III. PRACTICAL CONSEQUENCES

This judgment is particularly relevant for operators of websites and other online service providers who have engaged a representative acting on behalf of the service provider in a Member State that is different to the one in which the service provider has its head quarter or subsidiaries. Even if the activity in a Member State is very limited, there is a risk that this may qualify as an establishment under the EU Data Protection Directive triggering the application of national data protection law. Such service providers should examine in which Member States such activities may exist and whether national data protection law has been taken into account. Otherwise, sanctions may be imposed by the competent data protection authority. This risk actually increases due to the fact that the affected data subject may bring a claim to any data protection authority which may then cooperate with the actual competent data protection authority to impose sanctions.
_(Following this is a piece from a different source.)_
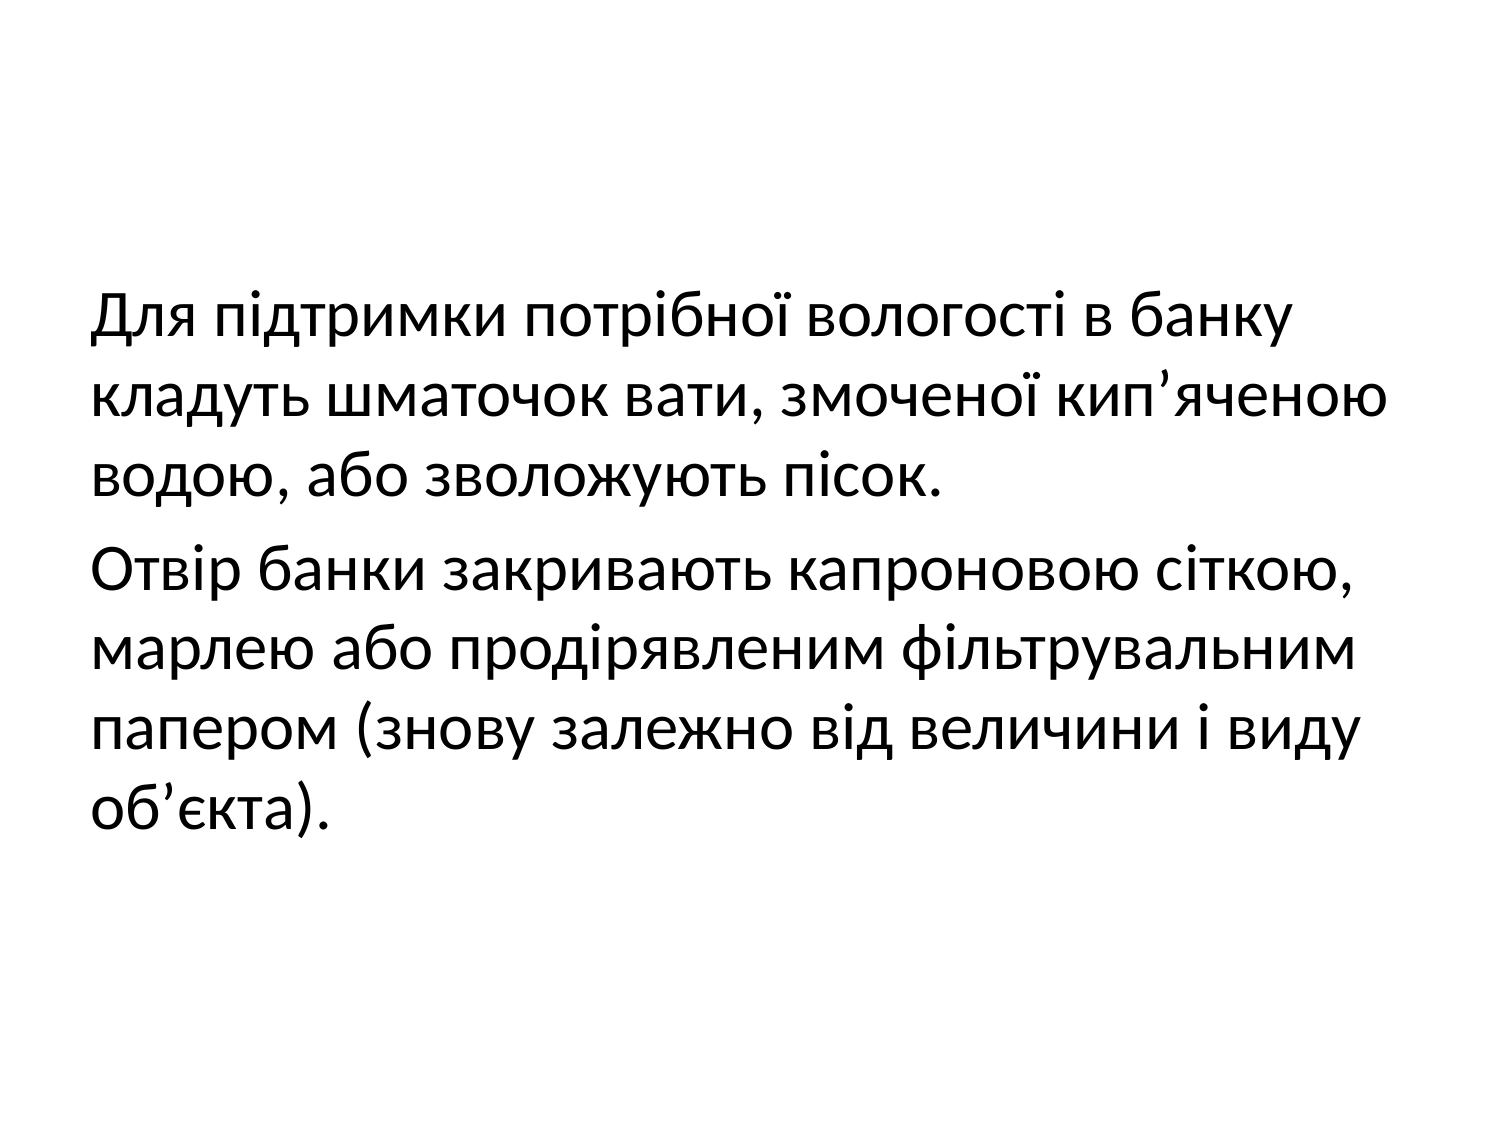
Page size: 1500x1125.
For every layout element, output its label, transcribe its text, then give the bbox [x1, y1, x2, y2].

Furthermore, service providers targeting German consumers should keep in mind that recent case law in Germany limited the country of origin principle even further: If the service provider requires the data subject to consent to the privacy policy as a whole, this may trigger the application of the German law on standard terms. Pursuant to the German law on standard terms, German courts have then assessed whether a privacy policy (which is, from a data protection law perspective, not subject to German data protection law because there is no establishment in Germany) deviates from any statutory rules and provisions, including the requirements under the German Federal Data Protection Act. Thereby, the courts apply German data protection law indirectly through the back door of the German law on standard terms. The applicability of German data protection law could be avoided by separating the privacy policy from any terms and conditions and by not requiring the customer to consent to the privacy policy as a whole.